Bruce would apparently lecture the crew ‘against intemperance and all sorts of vices liable to befall sailors’ and, as they were nearing the mouth of the River Hooghly, was ‘possessed with […] the dread of a cyclone’, keeping his men alert even in the best of weather.
The ship returned to India in 1882 and stopped at various ports on the subcontinent’s southeastern Coromandel Coast. Amongst the various products loaded was a cargo of jaggery.
This delicious dark sugar is used in many sweet Indian dishes but your dentist wouldn’t recommend eating 3,310 bags of it, as were loaded at Madras (now Chennai) on 7 November.
Map showing Gulf Sea to Gujarat coastline (1555)
India features on many maps in Royal Museum Greenwich's huge cartographic collection. This map was made by cartographer Angelo Freducci in Ancona on the Italian peninsula.
It was clearly produced for a luxury market and was not intended as a practical navigational document since it is too extravagant in its decoration and too detailed in its inland features.
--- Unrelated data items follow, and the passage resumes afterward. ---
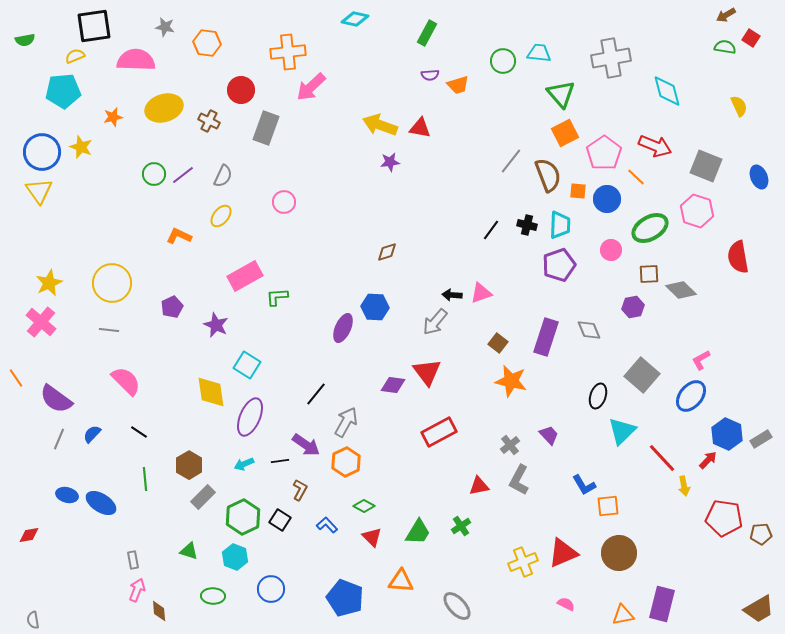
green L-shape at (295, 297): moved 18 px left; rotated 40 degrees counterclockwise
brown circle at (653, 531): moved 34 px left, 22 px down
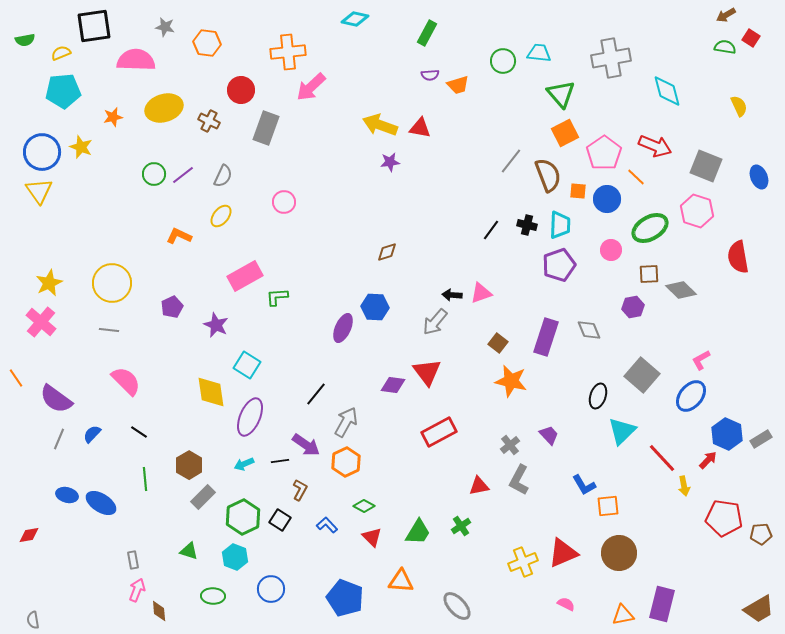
yellow semicircle at (75, 56): moved 14 px left, 3 px up
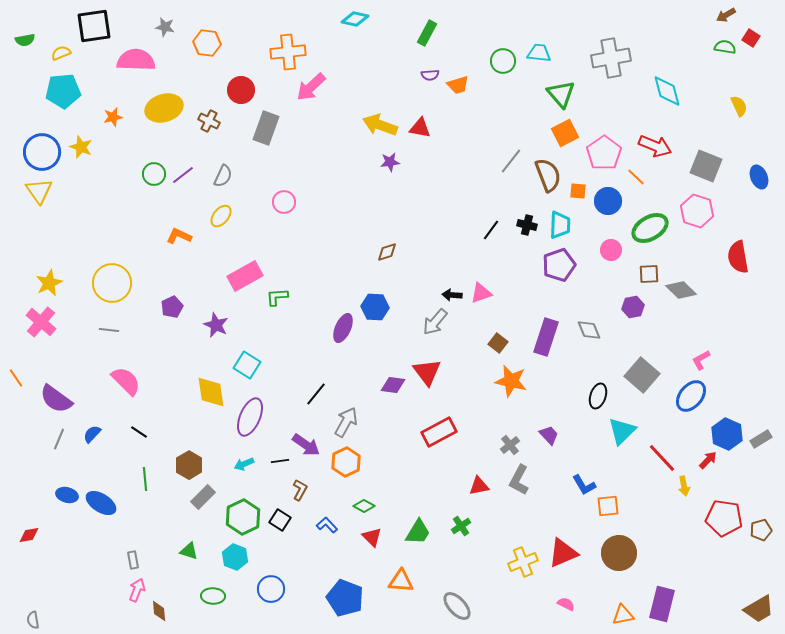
blue circle at (607, 199): moved 1 px right, 2 px down
brown pentagon at (761, 534): moved 4 px up; rotated 10 degrees counterclockwise
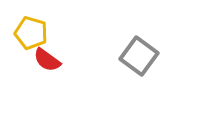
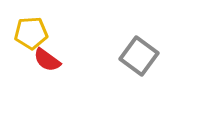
yellow pentagon: rotated 20 degrees counterclockwise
Each hill is edged with gold, and each river and lake is carefully coloured in a rich blue.
Oriented with north at the bottom of the map, it shows the coastline from the Gulf Sea to Gujarat, at the northwest of the Indian subcontinent. Gujarat was an important trading centre and its merchants were known in many Indian ports at this time. The region exported spices, fine cottons, hardwoods and precious stones to western Asia and also into the Mediterranean.
Watercolour of a Himalayan Scene (1877)
Many British artists travelled to South Asia in the wake of colonial officials, merchants and soldiers. They were keen to capture the subcontinent’s unique peoples, landscapes and buildings. This watercolour of a peaceful Himalayan scene was made by Matilda Rose Herschel, who spent much of her adult life in India.
HMS Delhi badge (after 1919)
In the days of wooden, sail-powered ships, many large vessels had a carved statue at the bow (or front) for decoration. These figureheads were impractical for modern vessels so shipbuilders switched to smaller plaques, known as a ships’ badges, instead. This brass badge is from a warship named after the city of Delhi.
It shows an elephant robed in gold with a howdah (or carriage) on its back and a lotus flower beneath. You can see a large selection of both figureheads and badges on display at the National Maritime Museum and Cutty Sark.
Model of an Indian surf boat (1800s)
Masula surf boats like this were used to transport people and cargo to Madras (now Chennai) during the 1800s.
The port had no natural harbour so large ships had to anchor half a mile away from the shore. Oarsmen would perch on the beams running across the boat and the man who steered sat in stern (at the back). Surfboats sometimes capsized as they neared the beach with the result that everyone got soaked to the skin.